In the heart of Nebraska, the Lower Loup Natural Resources District (LLNRD) stretches from the eastern Sandhills north and east past Burwell, Albion, and Petersburg, south to Buffalo County, and east to the Columbus area. The district, headquartered in Ord, stretches 156 miles east to west and 96 miles north to south, making it the largest of Nebraska’s natural resources districts (NRDs). At 7,923 square miles, it occupies more than 10 percent of the land in Nebraska. Along with the LLNRD’s large size come big challenges. The LLNRD’s management sees those as immense opportunities for implementing innovative solutions.
Navigating Uncharted Waters
While much of the district is blessed with Ogallala Aquifer– fed streams and rising static water levels, a water shortage issue rose to the surface recently toward the eastern end of the district. LLNRD water technicians had noticed that water levels near Columbus had fallen from 2010 to 2014. Irrigation supplies and commercial and municipal wells were being affected. Residents of a sandpit lake development weren’t happy when their aquatic backyard playground grew shallower while their sandy beaches expanded.

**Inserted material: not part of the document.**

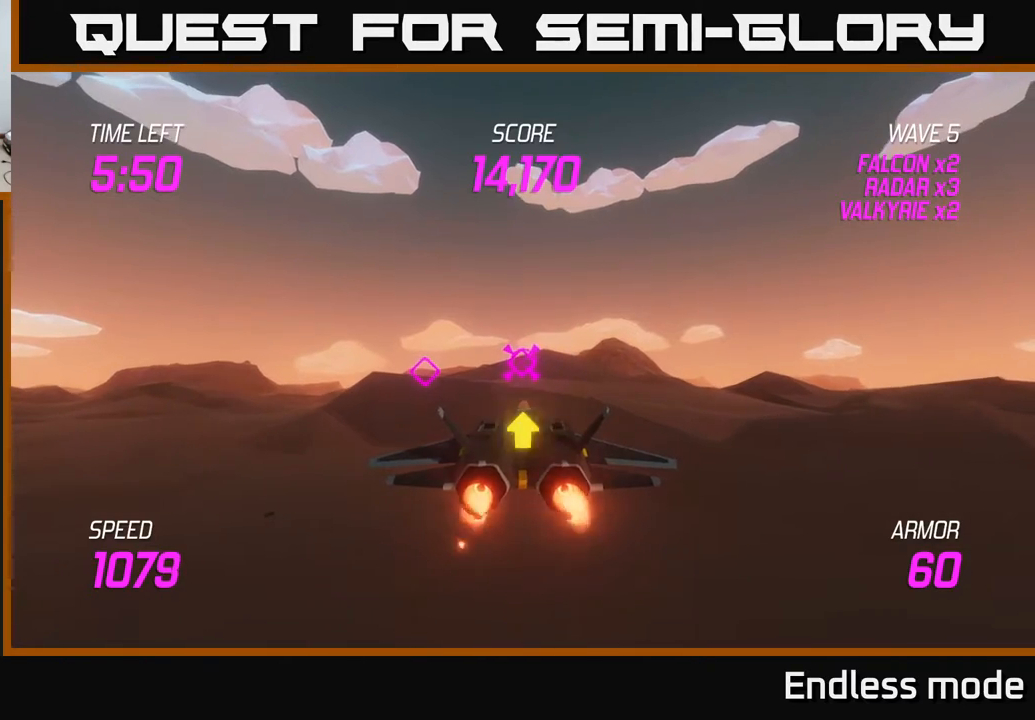
{"buttons": ["L2"], "left_stick": "up", "events": [[467, "left_stick", "up"]]}
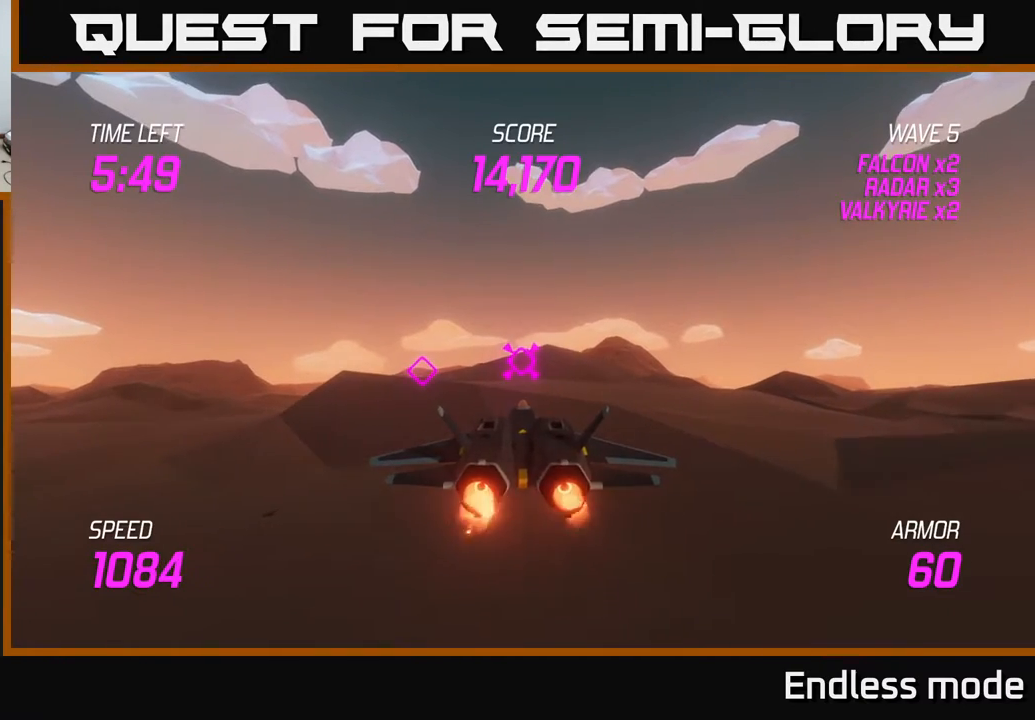
{"buttons": ["L2"], "left_stick": "up", "events": [[117, "left_stick", "center"], [350, "left_stick", "up"]]}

The NRD could have used its regulatory authority to require the area’s water users to reduce their water usage. In that scenario, local stakeholders, including farmers, residents and some of Columbus’s largest employers, would all lose something. “A better option was to come up with a project to basically just move water around while allowing water users to keep doing what they are doing,” says LLNRD General Manager Russell Callan.

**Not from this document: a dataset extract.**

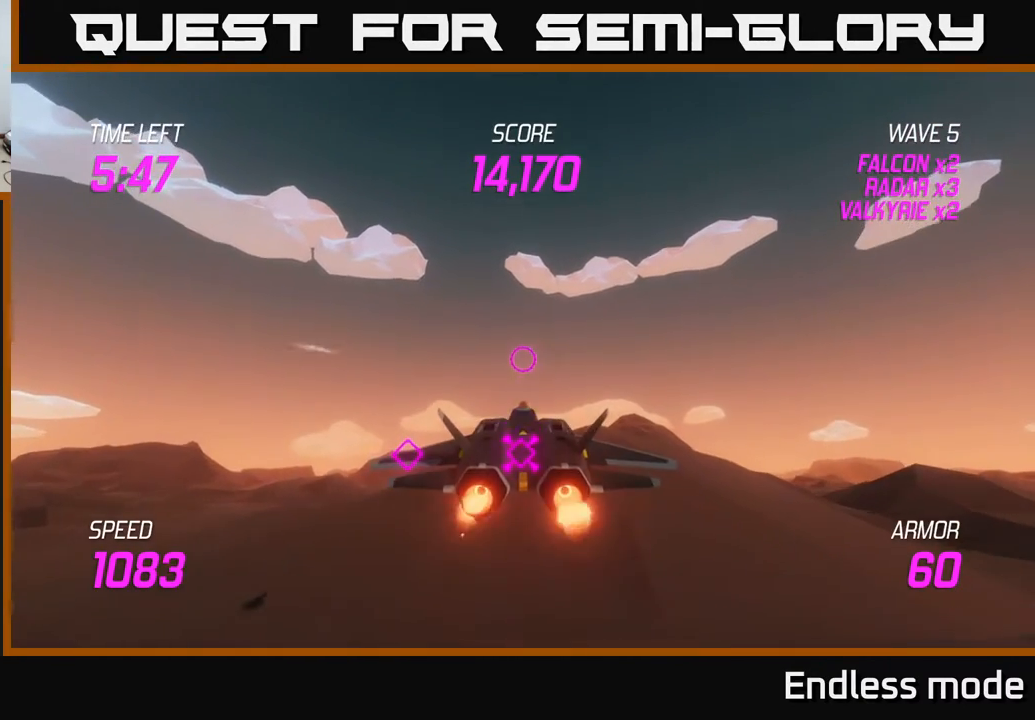
{"buttons": ["L2", "R2"], "left_stick": "down", "events": [[350, "left_stick", "down"], [483, "R2", "down"]]}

As its experts worked on a multiyear study, the LLNRD worked as the lead organization in a unique partnership that also includes the City of Columbus, Platte County, the Christopher’s Cove Homeowners’ Association, and agricultural processor Archer Daniels Midland. Grants from the Nebraska Department of Natural Resources’ Nebraska Water Sustainability Fund and the Bureau of Reclamation’s drought resiliency grant program were secured, and a plan came together.
After passing through the Loup Power District’s hydroelectric dam upstream of Columbus, water from the tailrace canal can be intercepted before returning to the Loup River when needed. A pipeline from the tailrace canal relays water to the previously abandoned Lost Creek Channel south of 8th Street. That creek dried up after a successful flood control project routed its flows around the city. Basements stayed dry, but groundwater levels dropped. The new pipeline will recharge the groundwater in that area and fill an adjacent shallow well. When needed, water will be pumped to Christopher’s Cove. The project is not dependent on the availability of excess precipitation and can be shut down if heavy precipitation is forecasted.
The innovative project is scheduled to go online in 2022. It exemplifies how partners with varying interests can come together, with NRDs in the lead, to reach common goals while protecting resources. No wonder Nebraska’s unique system of locally controlled, tax-funded, watershed-based conservation is admired throughout the nation. “As I interact with other states and some foreign representatives, it becomes obvious that Nebraska’s NRD system and the ability of our NRD boards to make hard decisions are admired,” says Don Masten of Downey Drilling Inc. in Lexington. “The result of this proactive leadership is a stabilized static water level in much of the state. We’ve created a future for our children and grandchildren as a reward for making the hard decisions and changing the very framework of our ag irrigation culture.”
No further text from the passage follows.